Women Encouraged To Join Navajo Nation Police Force
Navajo Nation police Chief Phillip Francisco wants to encourage more women to join the police department. He said his department employs 48 women and 183 men across the Navajo Nation. This means women account for about 21 percent of the 231-officer force on Navajo, reported the Gallup Independent.
“Women comprise only a small percentage of the local law enforcement in agencies across the nation,” reports the Community Policing Dispatch, a publication of Community Oriented Policing Services, which operates under the U.S. Department of Justice.
“In the 1970s, women accounted for roughly 2 percent of sworn officers, with most of the women holding clerical positions,” according to COPS. “Yet, despite progressive legislation aimed at procuring gender equality in the United States, women today make up only 13 percent of the force, most significantly in larger departments.”
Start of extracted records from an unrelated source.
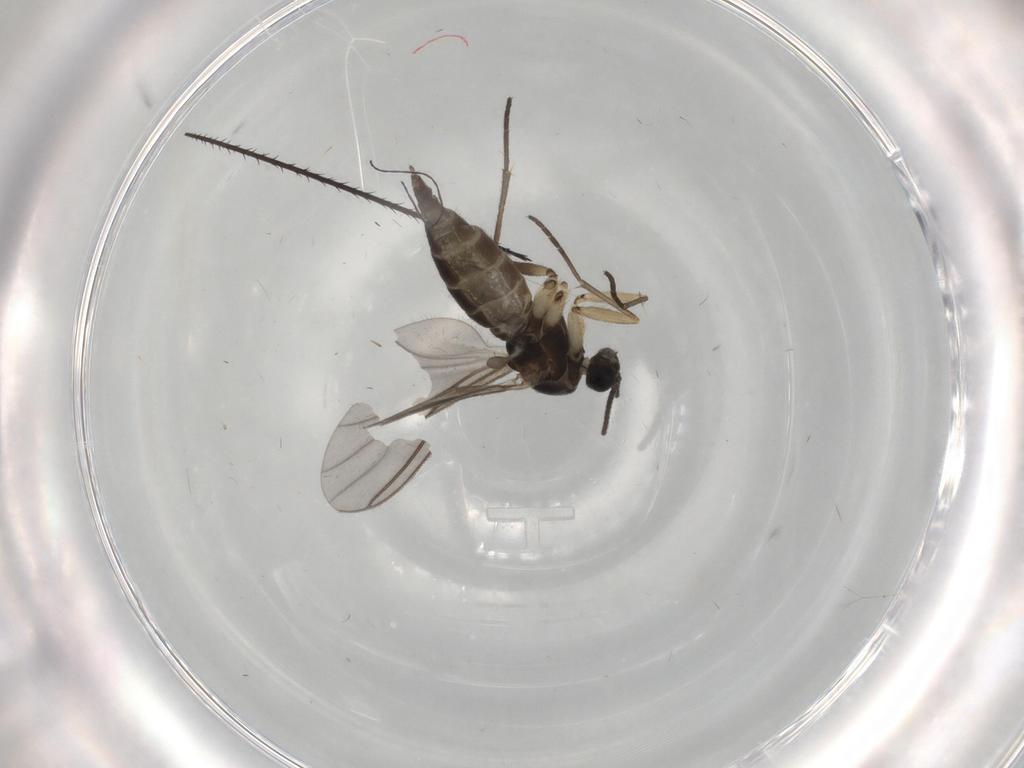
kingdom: Animalia
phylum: Arthropoda
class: Insecta
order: Diptera
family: Sciaridae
The same source states women in law enforcement “are often inexplicably resented” by their male counterparts and many face harassment. Additionally, “many women encounter a brass ceiling and are unable to rise to supervisory positions despite their qualifications. Many women do not even try to reach these positions because of fear of oppression from male coworkers.”
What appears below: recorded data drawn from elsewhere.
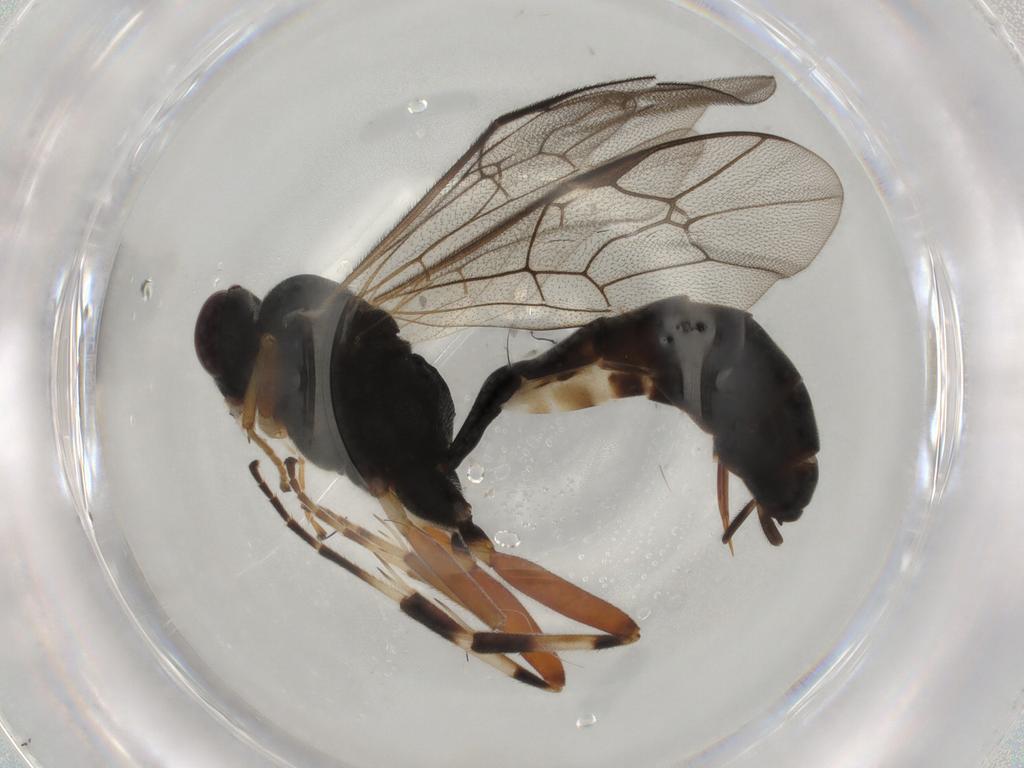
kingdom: Animalia
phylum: Arthropoda
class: Insecta
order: Hymenoptera
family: Ichneumonidae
Navajo Nation Police Sgt. Shirley Sanisya said Navajo women face gender taboos associated with the culture. For instance, women in traditional Navajo culture do not hunt and are not supposed to handle weapons.
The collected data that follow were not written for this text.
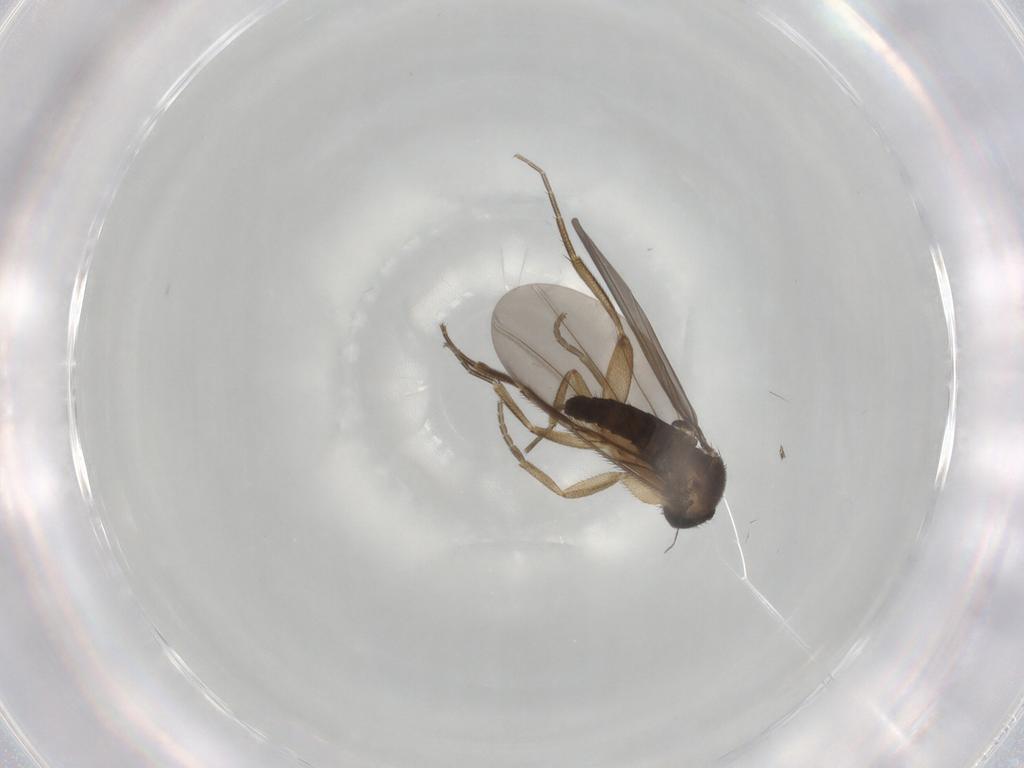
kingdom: Animalia
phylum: Arthropoda
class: Insecta
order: Diptera
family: Phoridae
Sanisya, who works at the Shiprock district and started her career in law enforcement as a dispatcher, said she was able to overcome the taboos with the support of her family. She is married to another law enforcement officer, and the couple has children — whom they have raised with the assistance and support of their families. Sanisya said that when she first joined the police force, she was inspired and motivated to see other women in higher ranks. Now that she is a sergeant, she feels new women who start as cadets also feel inspired when they see Sanisya in charge.
Ramah Navajo Police Chief Darren Soland reported his force employs four female police officers and six male police officers. The Ramah Navajo Police Department is a separate agency from the Navajo Nation Police Department.
Soland said he supports women in law enforcement.
“It is as important to recruit, hire and retain female police officers because they can bring many attributes to the profession, such as compassion with children and other victims that a male officer may not be able to connect with due to their size and stature,” Soland said.
“Also, male and female officers complement one another on patrol and provide balance so the proper response can be provided to citizens requesting service. The same holds true with detention services.”
According to the National Center for Women and Policing, 20 years of research have demonstrated that women utilize a style of policing that relies less on physical force and more on communication skills to defuse violent situations.
“Women police officers are therefore much less likely to be involved in occurrences of police brutality, and are also much more likely to effectively respond to police calls regarding violence against women, which today remains the single largest category of calls to police agencies nationwide,” the center states.